● Extrait présenté:
Pendant  54 ans, l’impérialisme plus puissant de la planète a maintenu ce blocus. C’était la punition contre le peuple d’une petite île, qui n’a pas accepté de se soumettre à la servitude coloniale que Washington l’avait imposé depuis que Cuba a cessé d’être sous la domination de l’Espagne, à la fin du XIXe siècle.

La révolution cubaine de 1959, bien qu’il se limitait initialement à un programme de réformes modérées, s’est révélée intolérable pour  l’impérialisme nord-américaine. Les États-Unis ne pouvaient supporter aucune tentative d’indépendance, encore moins dans une région, les Caraïbes,  qu’ils considéraient comme leur « arrière-cour » colonial.

Le refus du gouvernement de Fidel Castro aux Diktats de l’impérialisme états-unien et la mobilisation dans ces moments des travailleurs et du peuple cubain en rejetant les pressions de Washington, ont décidé les États-Unis de prendre diverses mesures. La première d’entre elles a été le blocus. D’autres ont été l’organisation d’une invasion militaire (qui a honteusement échoué en avril 1961) et, enfin, en janvier 1962, de faire voter à leurs gouvernements serviles de l’Amérique Latine l’expulsion de Cuba de l’OEA (Organisation des États américains).

En ce moment, avec ces mesures – en premier lieu, le blocus, qui s’ajoutait à une agression militaire et à l’isolement diplomatique- l’impérialisme nord-américain avait l’espoir de voir  un effondrement rapide… Plus d’un demi-siècle s’est écoulé, et cela n’a pas eu lieu…

C’est pourquoi  hier, Obama, en informant le virage des États-Unis, a reconnu que  « dans les cours des 50 dernières années l’isolement de l’île n’a pas fonctionné » et a ajouté: « J’annoncé aujourd’hui la fin d’une politique envers Cuba qui est obsolète et a échoué pendant des décennies ». [[1]]Pour cette fois, au moins, le président de l’impérialisme états-unien dit quelque chose proche de la vérité…

Toutefois, il serait imprudent de relâcher notre vigilance et de croire que avec ça l’indépendance de la nation cubaine est garantie… et encore moins que les travailleurs et le peuple cubain,  grâce au simple pas en arrière de Washington dans le blocus, amélioreront automatiquement leur situation.

● Documents fournis:
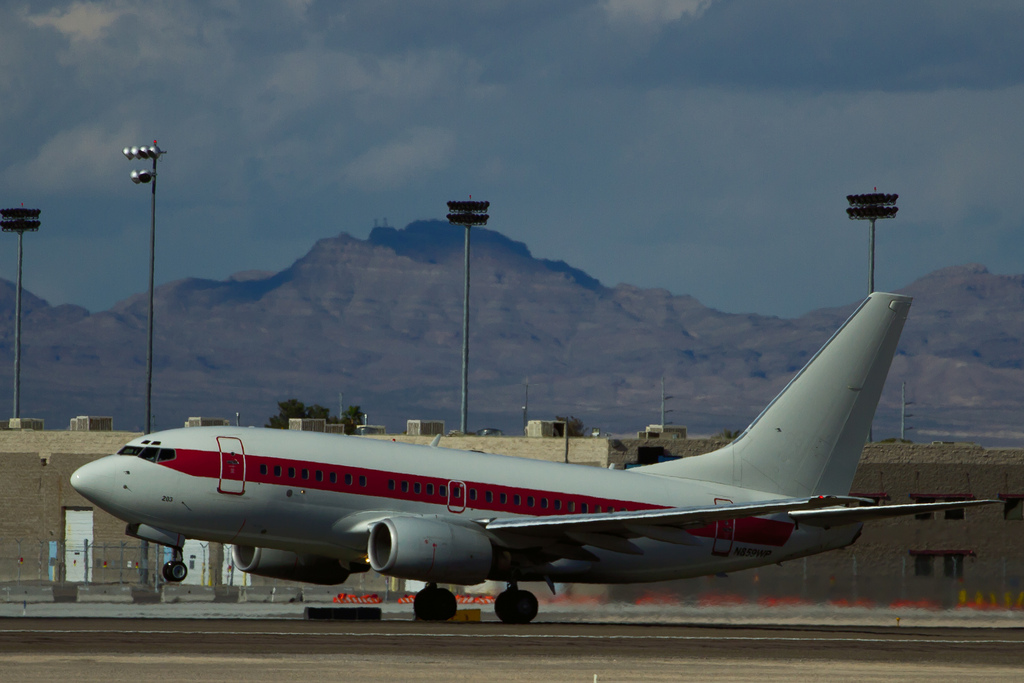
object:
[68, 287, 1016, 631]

● Consignes:
1) Résumez en deux phrases le passage sur le blocus de Cuba.
2) Répondez à ces questions sur le passage :
(a) Pendant combien d'années le blocus a-t-il été maintenu ?
(b) En quel mois et en quelle année l'invasion militaire a-t-elle échoué ?
(c) Selon Obama, pendant combien d'années l'isolement de l'île n'a-t-il pas fonctionné ?

● Réponses attendues:
1) Après le refus du gouvernement de Fidel Castro de se soumettre aux diktats de Washington, les États-Unis ont imposé à Cuba un blocus, puis organisé une invasion militaire qui a échoué en avril 1961 et obtenu son expulsion de l'OEA en janvier 1962. Obama a reconnu l'échec de cette politique d'isolement, mais le passage juge imprudent de croire que ce recul garantit l'indépendance cubaine ou améliorera automatiquement la situation des travailleurs et du peuple cubain.

2)
(a) 54 ans.
(b) En avril 1961.
(c) Pendant les 50 dernières années.